La brava tierra sudanesa, donde viven algunos de los hombres más altos del orbe


La República de Sudán declaró su independencia el 1* de enero de 1956. Desde ese día, 6.000.000 de habitantes, en su mayor parte de raza negra, distribuidos sobre una superficie de casi dos millones de kilómetros cuadrados, proclamaron a la faz de la tierra su firme voluntad de vivir libres y soberanos sin depender de potencia alguna.

La tierra del Sudán es dura, inhóspita. Parte del Sahara penetra los límites sudaneses, y por sí fuera esto poco, aun deben luchar con el desierto de Nubia y con las estepas de Darfur y Kordofán. Esta última región provee al Sudán de uno de los elementos que nutren sus exiguas arcas: el árbol de la goma, que, juntamente con el algodón, constituyen los dos productos claves de la magra economía sudanesa.

La capital es la ciudad de Kartum, con unos 275.000 habitantes; otras ciudades de alta concentración son El-Damer, El-Obeid, Atbara y Port Sudán, esta última sobre el golfo de Aden, en el mar de Arabia.

El paisaje del Sudán es en general desolado; la tierra aparece como calcinada, por la elevada temperatura, y la vegetación es, salvo raras excepciones, achaparrada.

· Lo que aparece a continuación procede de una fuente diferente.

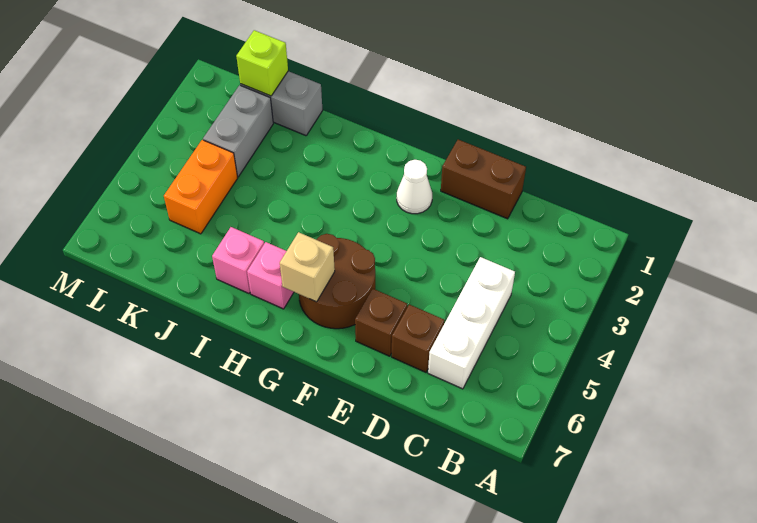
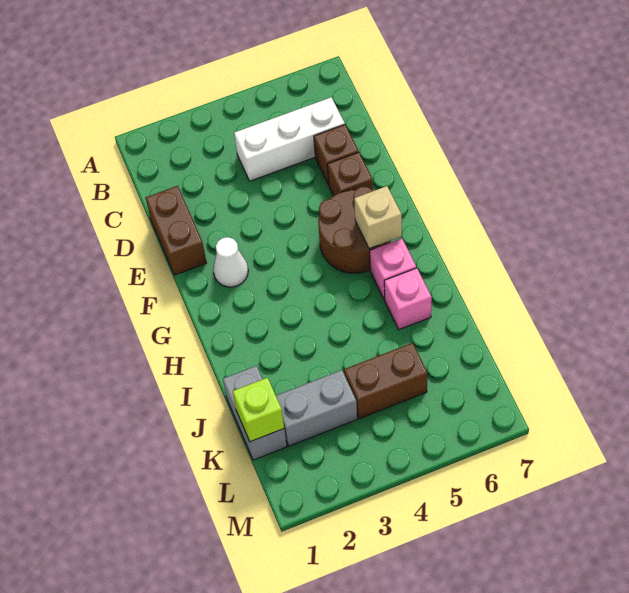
orange brick K4:K5 level 1 -> brown brick K4:K5 level 1

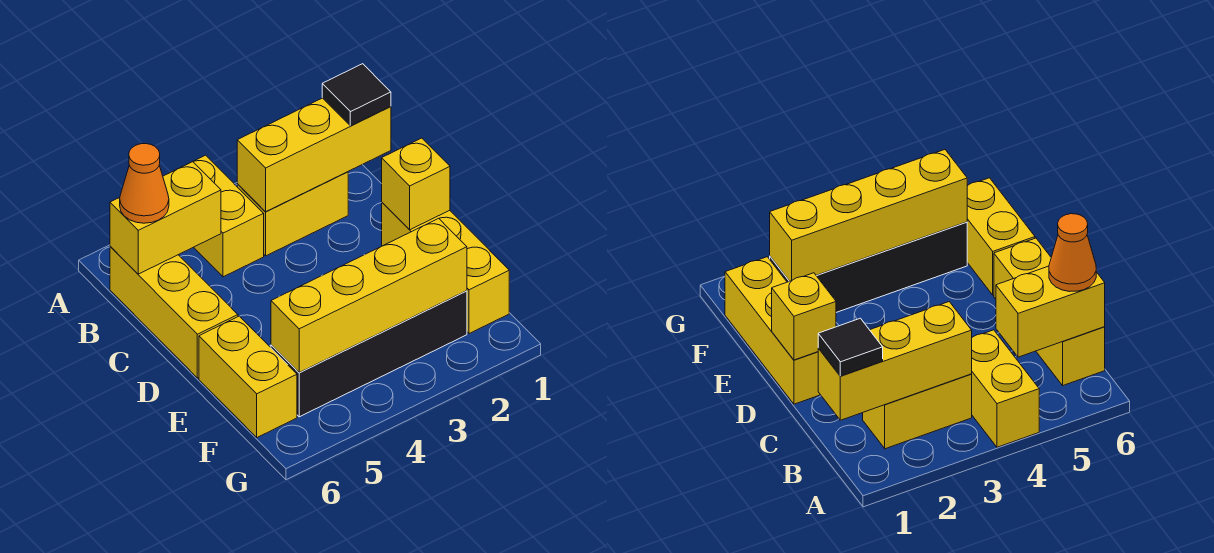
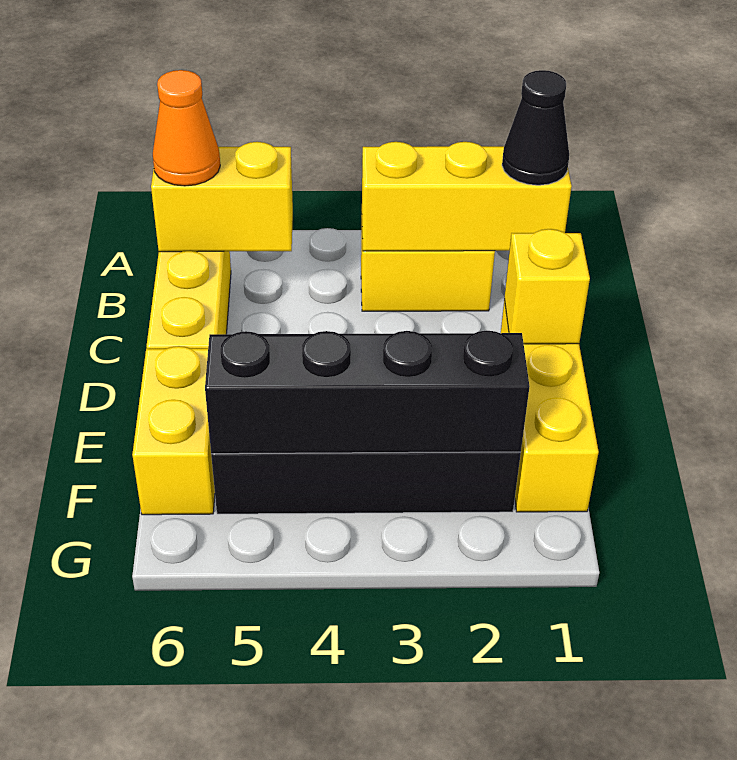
yellow brick A4:B4 level 1 -> none
black tile B1 level 3 -> black cone B1 level 3
yellow brick F2:F5 level 2 -> black brick F2:F5 level 2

Sin embargo sus habitantes, los altos y robustos sudaneses, nunca la han abandonado por otras más hospitalarias, sino que la han trabajado duramente y han logrado hacerle producir lo necesario para su subsistencia. Los dos grupos predominantes, los de las tribus dinkas y chillukes, son hombres vigorosos, excepcionalmente altos, de tórax bien desarrollado, muslos carnosos y piernas musculosas; fueron grandes guerreros, y las crónicas egipcias hablan de ellos con cierto respeto. Los de nuestros días han dejado las lanzas por el arado, y su único regocijo consiste en lucir peinados complicadísimos, y en poder vestir sus brevísimas faldas rojas y sus túnicas blancas para dedicarse a la danza, supervivencia de juegos bélicos tradicionales. Adórnanse con collares de hilo de cobre, tatúan su rostro y pintan sus miembros con tonos ocres terrosos. Los 8.000 europeos que viven en el Sudán no han logrado todavía hacerles gustar, por lo visto, las delicias de la civilización.